From meatballs to Michelin stars

Think of food in Denmark or Sweden and you can be forgiven for thinking only of herrings and bacon. But Copenhagen and the neighbouring region of Skane in Sweden could be one of Europe’s best kept culinary secrets


Copenhagen has become a major gourmet destination in recent years with a breathtaking array of inventive, modern and stylish new restaurants opening across the city. Then you only have half an hour by train or car across the amazing Oresund bridge to Sweden’s third largest city Malmo, and the surrounding area of Skane, renowned for fine food, top chefs and the best home-grown ingredients.

The Danish capital has more Michelin stars than any other Scandinavian city – nine in total, one of which is within Tivoli Gardens.

Indeed chefs in the Danish capital often turn to the Nordic kitchen for their influences and ingredients, including fresh seasonal vegetables, wild game, locally caught fish, and smoked meats.

But eating in Copenhagen is also about tradition as well as the latest trends. Here you can try anything from marinated salmon to freshly caught lobster, from red hot Thai curries to traditional Danish ‘frikadeller’ meatballs, not forgetting the typical Danish smørrebrød – open sandwiches stacked with delicacies.
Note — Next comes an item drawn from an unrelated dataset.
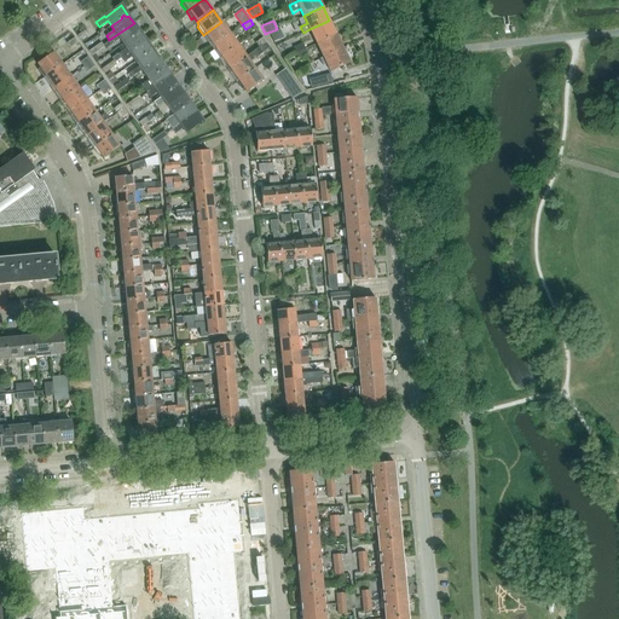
[(329,21),(310,29),(317,44),(336,34),(329,21)]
Enjoying lunch or dinner is not only about the food, it is about the location. Cafés and bars are often half-submerged in cellars or located in picturesque historical buildings. Picturesque Nyhavn, the quay where Hans Christian Anderson once lived, is teaming with restaurants in its 17th century buildings. Across the Oresund Bridge lies Malmo and the Skane region, known as the ‘Garden of Sweden’. At the mention of Skane, most Swedish folk think of food, from fine dining to traditional inns, herring, cheese, goose, eels, apples and everything in between. The region is home to several of Sweden’s top chefs and is the place to come for an out of the ordinary gastronomic experience.

The Swedish spring arrives first in Skane meaning its pastures are ideal for raising crops and livestock. The fish season starts with lumpfish which end up in fresh soup throughout the province as early as February. Eel is another Skane speciality, mostly eaten during late summer and autumn. Corn fed chicken from here is found on the menus of Sweden’s top restaurants. Mushrooms enjoys the same notoriety here as in Tuscany, plus the area is known for kale, asparagus, potatoes, rhubarb, apples and blackberries. Game is another integral part of the Skane kitchen: deer, wild boar, duck, pheasant and winter hare. Pork and beef also feature strongly, as in the celebrated Lundaknaken sausage from the city of Lund. Gastronomic delights in Malmo include Johan P, a superb fish restaurant in the city’s market hall; 1 R.O.K., which stands for one room and a kitchen and is one of the best restaurants in Sweden; Sturehof, a Malmo institution offering fine French and Swedish cuisine in elegant surroundings; and Atmosfar, arguably Malmo’s best pavement café. In Sweden it’s as usual to hang out in a café as it is to go to a pub. From April to September the café tables and parasols move out onto Malmo’s main square Lilla Torg and the atmosphere becomes almost Mediterranean.

If you love food, be prepared to leave this part of Scandinavia a few pounds heavier.